Thursday, February 01, 2007
I took the last of my 2006 vacation on my birthday this week allowing me the luxury of sleeping in (until 7AM) and having a leisurely pot of tea with my breakfast. At noon, I drove to my husband's workplace outside a small community north of here, right in the middle of Mennonite country. He often brings home fresh produce, poultry, eggs and maple syrup from the farmers who stop in at the metal fabricating shop. We went out for lunch, and then I drove around the area after he returned to work.
The New Jerusalem Road is a journey into the past. The neat farmhouses have no electricity lines running in from the road. Windmills tower above the barns and out buildings. Neatly printed signs at the end of lane ways advertise fresh eggs, potatoes, fabrics, maple products, but....NO SUNDAY SALES.
I drove by a parochial school where the children, boys in overalls and girls in long dresses, played a co-ed game of shinny on the ice rink in the yard. It felt intrusive to get out and take a photo at that moment. Next door to the school was the Jerusalem Buggy Shop and I took this picture of the sign and the school after the children went in for class.
Down the road I watched a farmer with his pair of work horses as they hauled manure from the barn out to the field. The wind was cold, and the horses and farmer stood in similar postures with their backs to the wind. The farmhouse was beside a small creek that ran under a single lane bridge on the roadway, and a line of freshly laundered clothes blew stiffly in the cold.
I passed a number of horse-drawn vehicles, some like the classic black covered buggy shown above, and other open topped, rubber wheeled wagons with red-cheeked drivers. Some were driven by a lone woman, out running errands or on her way to visit a neighbour.

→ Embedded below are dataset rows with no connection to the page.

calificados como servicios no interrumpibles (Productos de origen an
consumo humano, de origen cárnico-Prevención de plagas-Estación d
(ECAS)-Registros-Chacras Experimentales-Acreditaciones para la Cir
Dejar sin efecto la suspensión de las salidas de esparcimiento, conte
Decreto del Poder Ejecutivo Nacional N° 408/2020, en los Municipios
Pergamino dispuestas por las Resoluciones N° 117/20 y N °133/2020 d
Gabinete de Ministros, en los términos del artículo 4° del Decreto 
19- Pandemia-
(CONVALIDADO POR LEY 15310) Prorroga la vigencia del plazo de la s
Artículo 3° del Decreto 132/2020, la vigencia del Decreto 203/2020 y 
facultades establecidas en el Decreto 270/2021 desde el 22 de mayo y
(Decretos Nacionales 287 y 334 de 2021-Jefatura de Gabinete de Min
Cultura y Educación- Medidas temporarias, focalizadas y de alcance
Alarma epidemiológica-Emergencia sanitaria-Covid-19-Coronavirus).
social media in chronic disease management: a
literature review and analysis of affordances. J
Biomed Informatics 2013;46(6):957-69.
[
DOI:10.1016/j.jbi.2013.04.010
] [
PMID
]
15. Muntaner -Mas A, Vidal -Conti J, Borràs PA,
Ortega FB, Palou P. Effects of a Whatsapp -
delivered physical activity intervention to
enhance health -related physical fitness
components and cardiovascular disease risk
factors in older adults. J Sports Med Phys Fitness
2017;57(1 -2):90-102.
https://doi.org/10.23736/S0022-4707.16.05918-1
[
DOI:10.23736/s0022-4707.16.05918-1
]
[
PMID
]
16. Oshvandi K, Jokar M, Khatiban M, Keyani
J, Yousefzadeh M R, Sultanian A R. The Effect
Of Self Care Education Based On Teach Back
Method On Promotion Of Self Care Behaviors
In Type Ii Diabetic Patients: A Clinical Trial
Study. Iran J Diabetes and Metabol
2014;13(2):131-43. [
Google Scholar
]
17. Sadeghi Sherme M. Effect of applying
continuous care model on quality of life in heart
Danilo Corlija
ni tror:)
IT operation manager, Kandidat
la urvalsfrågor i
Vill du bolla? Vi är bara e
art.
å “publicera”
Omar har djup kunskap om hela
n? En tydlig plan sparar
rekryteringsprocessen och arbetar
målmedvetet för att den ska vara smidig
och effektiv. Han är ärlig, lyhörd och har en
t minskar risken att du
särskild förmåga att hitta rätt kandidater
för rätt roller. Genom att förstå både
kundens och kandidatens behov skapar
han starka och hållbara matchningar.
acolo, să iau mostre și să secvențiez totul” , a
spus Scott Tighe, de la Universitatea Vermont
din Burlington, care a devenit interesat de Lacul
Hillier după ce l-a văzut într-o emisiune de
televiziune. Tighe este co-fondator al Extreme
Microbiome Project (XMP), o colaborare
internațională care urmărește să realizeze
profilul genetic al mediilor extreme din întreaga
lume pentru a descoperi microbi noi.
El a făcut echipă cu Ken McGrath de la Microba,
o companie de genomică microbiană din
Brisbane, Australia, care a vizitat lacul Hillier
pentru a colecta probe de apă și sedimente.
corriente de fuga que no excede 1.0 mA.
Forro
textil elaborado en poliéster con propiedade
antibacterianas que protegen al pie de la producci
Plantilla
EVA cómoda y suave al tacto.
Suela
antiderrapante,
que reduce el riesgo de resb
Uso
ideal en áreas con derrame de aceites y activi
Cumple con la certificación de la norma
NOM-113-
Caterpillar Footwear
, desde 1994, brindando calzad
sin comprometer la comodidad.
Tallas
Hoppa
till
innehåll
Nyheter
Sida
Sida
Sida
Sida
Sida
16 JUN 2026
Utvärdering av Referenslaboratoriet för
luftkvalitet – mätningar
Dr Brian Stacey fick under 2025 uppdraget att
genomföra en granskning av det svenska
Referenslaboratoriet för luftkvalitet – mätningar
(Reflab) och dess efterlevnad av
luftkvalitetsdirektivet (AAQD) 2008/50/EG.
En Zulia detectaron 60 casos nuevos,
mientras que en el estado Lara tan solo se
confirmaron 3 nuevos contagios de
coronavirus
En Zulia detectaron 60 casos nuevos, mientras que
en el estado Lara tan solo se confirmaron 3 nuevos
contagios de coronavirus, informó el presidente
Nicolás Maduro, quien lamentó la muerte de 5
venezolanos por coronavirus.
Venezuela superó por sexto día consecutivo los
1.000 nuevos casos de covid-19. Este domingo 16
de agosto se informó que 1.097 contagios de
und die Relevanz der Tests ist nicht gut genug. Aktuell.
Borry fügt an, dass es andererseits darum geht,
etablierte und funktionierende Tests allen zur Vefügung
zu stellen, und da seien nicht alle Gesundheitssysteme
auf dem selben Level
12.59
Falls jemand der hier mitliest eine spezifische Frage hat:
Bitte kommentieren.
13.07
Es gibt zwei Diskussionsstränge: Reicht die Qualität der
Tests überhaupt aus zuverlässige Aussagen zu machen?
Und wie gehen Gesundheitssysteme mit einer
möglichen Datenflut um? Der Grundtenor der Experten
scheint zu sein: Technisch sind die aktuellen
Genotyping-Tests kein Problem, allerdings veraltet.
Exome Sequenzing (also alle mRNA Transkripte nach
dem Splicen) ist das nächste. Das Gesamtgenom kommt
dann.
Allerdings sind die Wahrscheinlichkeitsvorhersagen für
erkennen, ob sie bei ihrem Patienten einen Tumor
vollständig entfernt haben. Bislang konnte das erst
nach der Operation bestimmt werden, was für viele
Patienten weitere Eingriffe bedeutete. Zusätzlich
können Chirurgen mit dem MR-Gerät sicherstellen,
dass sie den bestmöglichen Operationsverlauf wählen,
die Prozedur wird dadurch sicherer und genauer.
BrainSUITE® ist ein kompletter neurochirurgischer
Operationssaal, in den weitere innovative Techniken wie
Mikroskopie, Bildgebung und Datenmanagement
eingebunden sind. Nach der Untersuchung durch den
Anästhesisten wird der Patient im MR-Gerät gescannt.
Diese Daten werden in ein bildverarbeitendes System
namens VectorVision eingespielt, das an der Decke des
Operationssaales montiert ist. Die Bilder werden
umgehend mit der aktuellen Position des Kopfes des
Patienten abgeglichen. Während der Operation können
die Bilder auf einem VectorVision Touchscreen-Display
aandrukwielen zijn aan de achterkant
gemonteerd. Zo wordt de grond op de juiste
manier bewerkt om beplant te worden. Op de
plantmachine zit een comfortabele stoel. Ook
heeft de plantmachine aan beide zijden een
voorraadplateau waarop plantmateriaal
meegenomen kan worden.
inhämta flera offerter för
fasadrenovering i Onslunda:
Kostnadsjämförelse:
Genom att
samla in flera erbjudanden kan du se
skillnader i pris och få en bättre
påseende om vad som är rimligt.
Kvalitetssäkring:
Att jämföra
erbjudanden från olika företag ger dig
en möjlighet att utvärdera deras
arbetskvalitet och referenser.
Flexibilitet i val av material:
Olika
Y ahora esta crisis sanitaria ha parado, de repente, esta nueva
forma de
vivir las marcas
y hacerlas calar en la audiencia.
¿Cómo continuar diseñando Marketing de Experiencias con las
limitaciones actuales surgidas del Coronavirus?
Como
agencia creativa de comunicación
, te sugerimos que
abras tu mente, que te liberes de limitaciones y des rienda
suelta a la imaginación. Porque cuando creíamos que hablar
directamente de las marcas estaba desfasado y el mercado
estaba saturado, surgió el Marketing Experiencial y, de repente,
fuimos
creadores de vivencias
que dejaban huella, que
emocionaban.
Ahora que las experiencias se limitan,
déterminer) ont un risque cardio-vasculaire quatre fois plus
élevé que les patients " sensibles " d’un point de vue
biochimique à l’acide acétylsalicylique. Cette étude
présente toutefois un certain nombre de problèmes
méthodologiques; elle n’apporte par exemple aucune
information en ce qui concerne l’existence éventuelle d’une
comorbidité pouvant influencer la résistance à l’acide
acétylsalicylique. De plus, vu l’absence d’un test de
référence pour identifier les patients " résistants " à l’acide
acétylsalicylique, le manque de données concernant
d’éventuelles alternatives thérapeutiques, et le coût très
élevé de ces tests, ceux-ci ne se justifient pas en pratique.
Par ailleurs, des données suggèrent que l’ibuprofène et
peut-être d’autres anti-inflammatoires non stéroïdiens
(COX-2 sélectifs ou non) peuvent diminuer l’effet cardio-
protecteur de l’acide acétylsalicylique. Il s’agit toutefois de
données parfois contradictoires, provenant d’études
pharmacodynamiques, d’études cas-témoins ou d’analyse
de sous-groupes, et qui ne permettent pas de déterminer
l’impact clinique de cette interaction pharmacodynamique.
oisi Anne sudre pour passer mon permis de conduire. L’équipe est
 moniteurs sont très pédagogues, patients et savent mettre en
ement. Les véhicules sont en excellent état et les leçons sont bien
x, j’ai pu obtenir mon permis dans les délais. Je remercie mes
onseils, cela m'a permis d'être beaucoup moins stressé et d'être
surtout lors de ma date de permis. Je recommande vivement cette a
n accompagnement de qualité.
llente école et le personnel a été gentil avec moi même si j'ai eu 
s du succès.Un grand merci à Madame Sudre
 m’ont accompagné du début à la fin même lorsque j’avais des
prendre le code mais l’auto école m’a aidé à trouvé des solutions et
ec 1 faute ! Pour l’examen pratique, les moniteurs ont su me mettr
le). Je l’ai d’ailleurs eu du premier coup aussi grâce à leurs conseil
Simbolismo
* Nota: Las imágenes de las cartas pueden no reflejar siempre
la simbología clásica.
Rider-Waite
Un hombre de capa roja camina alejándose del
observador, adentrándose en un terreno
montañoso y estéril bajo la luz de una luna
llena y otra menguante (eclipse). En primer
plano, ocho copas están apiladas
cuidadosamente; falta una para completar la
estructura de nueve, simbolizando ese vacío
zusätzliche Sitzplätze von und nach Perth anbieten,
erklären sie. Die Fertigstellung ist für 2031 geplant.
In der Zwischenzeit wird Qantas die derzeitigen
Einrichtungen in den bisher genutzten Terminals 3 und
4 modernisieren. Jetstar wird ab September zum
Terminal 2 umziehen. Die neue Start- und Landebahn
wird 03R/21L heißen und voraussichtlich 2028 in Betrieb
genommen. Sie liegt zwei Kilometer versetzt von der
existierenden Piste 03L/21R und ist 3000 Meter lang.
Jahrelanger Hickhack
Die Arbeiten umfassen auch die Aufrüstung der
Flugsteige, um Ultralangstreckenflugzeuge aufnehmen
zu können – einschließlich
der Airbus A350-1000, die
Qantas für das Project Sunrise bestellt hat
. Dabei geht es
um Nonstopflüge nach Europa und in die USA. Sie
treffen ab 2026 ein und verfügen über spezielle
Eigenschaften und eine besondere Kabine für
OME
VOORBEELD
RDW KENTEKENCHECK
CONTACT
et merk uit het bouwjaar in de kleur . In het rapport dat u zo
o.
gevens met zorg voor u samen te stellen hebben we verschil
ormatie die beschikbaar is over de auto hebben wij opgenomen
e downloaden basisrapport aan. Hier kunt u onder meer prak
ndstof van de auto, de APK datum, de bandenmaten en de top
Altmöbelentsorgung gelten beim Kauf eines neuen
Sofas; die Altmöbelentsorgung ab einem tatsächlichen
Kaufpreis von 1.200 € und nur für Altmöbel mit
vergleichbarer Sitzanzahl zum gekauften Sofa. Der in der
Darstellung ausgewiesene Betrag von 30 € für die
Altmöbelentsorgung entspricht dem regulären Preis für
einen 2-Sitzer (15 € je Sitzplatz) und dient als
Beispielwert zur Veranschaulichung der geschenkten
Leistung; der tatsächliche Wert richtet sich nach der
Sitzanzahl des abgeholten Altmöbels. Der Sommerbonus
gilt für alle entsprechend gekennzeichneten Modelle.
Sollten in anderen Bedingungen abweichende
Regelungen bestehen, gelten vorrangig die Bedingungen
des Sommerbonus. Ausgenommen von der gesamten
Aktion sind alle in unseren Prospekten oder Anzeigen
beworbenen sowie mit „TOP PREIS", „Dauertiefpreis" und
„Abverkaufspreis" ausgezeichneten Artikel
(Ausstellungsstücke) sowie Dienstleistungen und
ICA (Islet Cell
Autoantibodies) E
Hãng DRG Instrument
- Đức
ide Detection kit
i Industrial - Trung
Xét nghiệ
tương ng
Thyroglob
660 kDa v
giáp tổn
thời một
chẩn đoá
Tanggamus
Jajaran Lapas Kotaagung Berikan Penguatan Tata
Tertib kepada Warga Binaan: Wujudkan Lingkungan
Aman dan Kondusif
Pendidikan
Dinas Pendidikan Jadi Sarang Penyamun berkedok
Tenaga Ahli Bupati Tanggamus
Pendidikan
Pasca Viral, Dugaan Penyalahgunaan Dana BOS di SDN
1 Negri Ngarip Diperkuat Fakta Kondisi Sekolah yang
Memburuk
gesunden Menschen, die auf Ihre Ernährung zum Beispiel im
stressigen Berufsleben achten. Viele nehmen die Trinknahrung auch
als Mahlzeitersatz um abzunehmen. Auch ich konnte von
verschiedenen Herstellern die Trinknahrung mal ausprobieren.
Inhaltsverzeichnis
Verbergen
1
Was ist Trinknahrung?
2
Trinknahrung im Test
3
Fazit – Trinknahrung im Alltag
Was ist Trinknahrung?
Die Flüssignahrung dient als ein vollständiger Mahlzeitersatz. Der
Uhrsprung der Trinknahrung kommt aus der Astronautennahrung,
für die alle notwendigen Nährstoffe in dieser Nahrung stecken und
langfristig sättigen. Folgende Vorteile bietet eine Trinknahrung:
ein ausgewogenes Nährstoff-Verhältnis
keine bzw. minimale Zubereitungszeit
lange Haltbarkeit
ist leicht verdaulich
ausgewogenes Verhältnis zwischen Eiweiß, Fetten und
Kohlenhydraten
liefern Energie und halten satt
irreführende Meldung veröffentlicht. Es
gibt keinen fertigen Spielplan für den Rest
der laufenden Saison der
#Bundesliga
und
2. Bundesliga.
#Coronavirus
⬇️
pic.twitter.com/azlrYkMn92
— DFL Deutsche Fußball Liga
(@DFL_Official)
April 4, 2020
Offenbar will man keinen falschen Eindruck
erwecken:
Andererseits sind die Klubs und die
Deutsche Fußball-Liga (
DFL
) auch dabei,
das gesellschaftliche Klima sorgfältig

On the way home, I stopped at the livestock exchange and sat at the back of the auction room as farmers bid on cattle. I sat very still and did not raise my hand even to scratch my nose in case I would inadvertently buy a cow. The auctioneer, in his rapidly spoken English and Pennsylvania Dutch dialect, made no sense to my ears at all.
Driving back home on a busy expressway was a real contrast to my leisurely trek on the country roads. I am not ready to give up modern conveniences, but a little lesson in simplicity is needed once in a while.